Was wäre die Welt ohne Menschen, die anders denken und neue Wege gehen? Die nach Alternativen und Lösungen suchen, um das bestmögliche herauszuholen? Edward McCloskey ist einer dieser Visionäre. Er ist Familienvater und zudem Erfinder der wohl reinsten Baby-Feuchttücher der Welt. Und das alles, weil er sich Sorgen machte. Um sein Tochter, die stark unter empfindlicher Haut litt und ihn dazu veranlasste, es selbst in die Hand zu nehmen.

In der Praxis werden die Tücher in einem patentierten Verfahren hergestellt und das darin enthaltene Wasser wird so gereinigt, dass die Feuchttücher sterilisiert werden und gleichzeitig die Oberflächenspannung des Wassers verändert wird. Dadurch fühlt sich das Feuchttuch so weich an und kann effektiv reinigen. Da wir die Tücher meist nur unterwegs benutzen und zu Hause mit Waschlappen und Wasser reinigen, ist eine Packung bei uns sehr ergiebig. Meist brauche ich nur ein einziges Tuch für unseren kompletten Wickelprozess.

Nach Anbruch sind die Tücher ca. 4 Wochen lang haltbar. Und sie sollten auch so lange feucht bleiben und nicht austrocknen. Man muss aber natürlich immer darauf achten, dass die Packung luftdicht verschlossen ist – so wie bei allen anderen Feuchttüchern eben auch.
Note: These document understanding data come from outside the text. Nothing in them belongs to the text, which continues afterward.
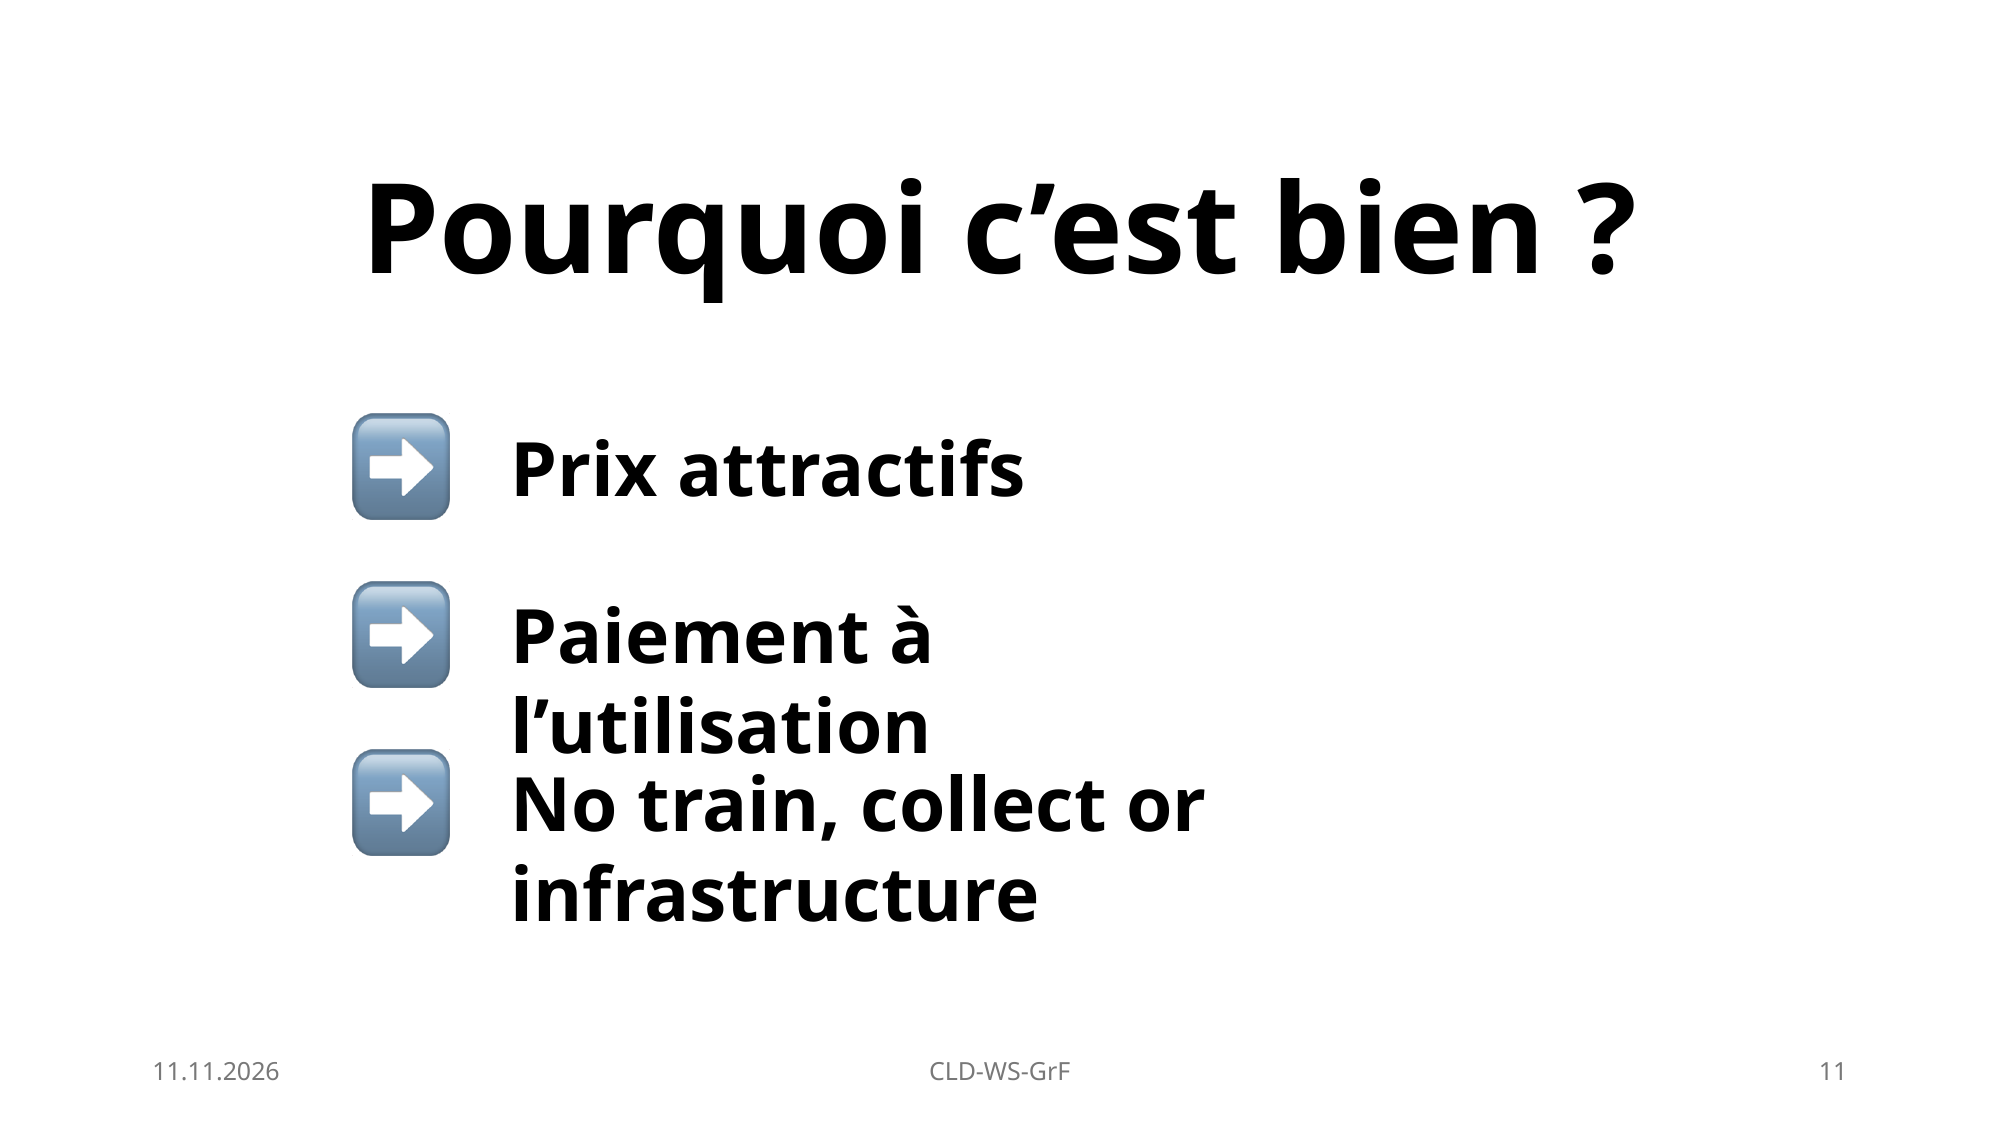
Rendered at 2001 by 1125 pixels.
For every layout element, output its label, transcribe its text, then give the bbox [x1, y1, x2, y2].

footer CLD-WS-GrF [662, 1042, 1338, 1103]
text_box Pourquoi c’est bien ? [323, 140, 1676, 306]
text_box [352, 413, 1648, 857]
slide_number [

Bis vor kurzem habe ich WaterWipes immer bei Amazon gekauft, jetzt gibt es sie aber auch endlich auch bei DM und in einigen Rossmann Filialen.

Ich bin gespannt: Wie sind eure Erfahrungen mit WaterWipes?

Eure Teresa

Fotocredit: Sophie Biebl 

Hi ich bin Teresa. Studierte Medienmanagerin und leidenschaftliche Redakteurin. Meine Modeaffinität hat mich aber auch zwischenzeitlich mal die Branche wechseln lassen und so war ich zuletzt als Shopmanagerin bei Inditex tätig. Aktuell lebe ich aber ganz nach dem Motto: „Mein Alltag ist ihre Kindheit“. Ich versuche jeden Tag zu einem kleinen Abenteuer für uns zu machen. Mit einem tollen Mann an meiner Seite, einer wundervollen Tochter, die im Mai 2017 zur großen Schwester upgegradet wird, gestalten wir unseren Alltag so bunt wie möglich. So reisen wir gerne, ob durch Asien oder Europa. Und versuchen einfach immer wieder unseren persönlichen Interessen treu zu bleiben und sie gemeinsam auch zukünftig mit unseren Kindern zu vereinbaren. Kinder machen unser Leben nämlich nur noch lebenswerter: wir müssen es nur zulassen.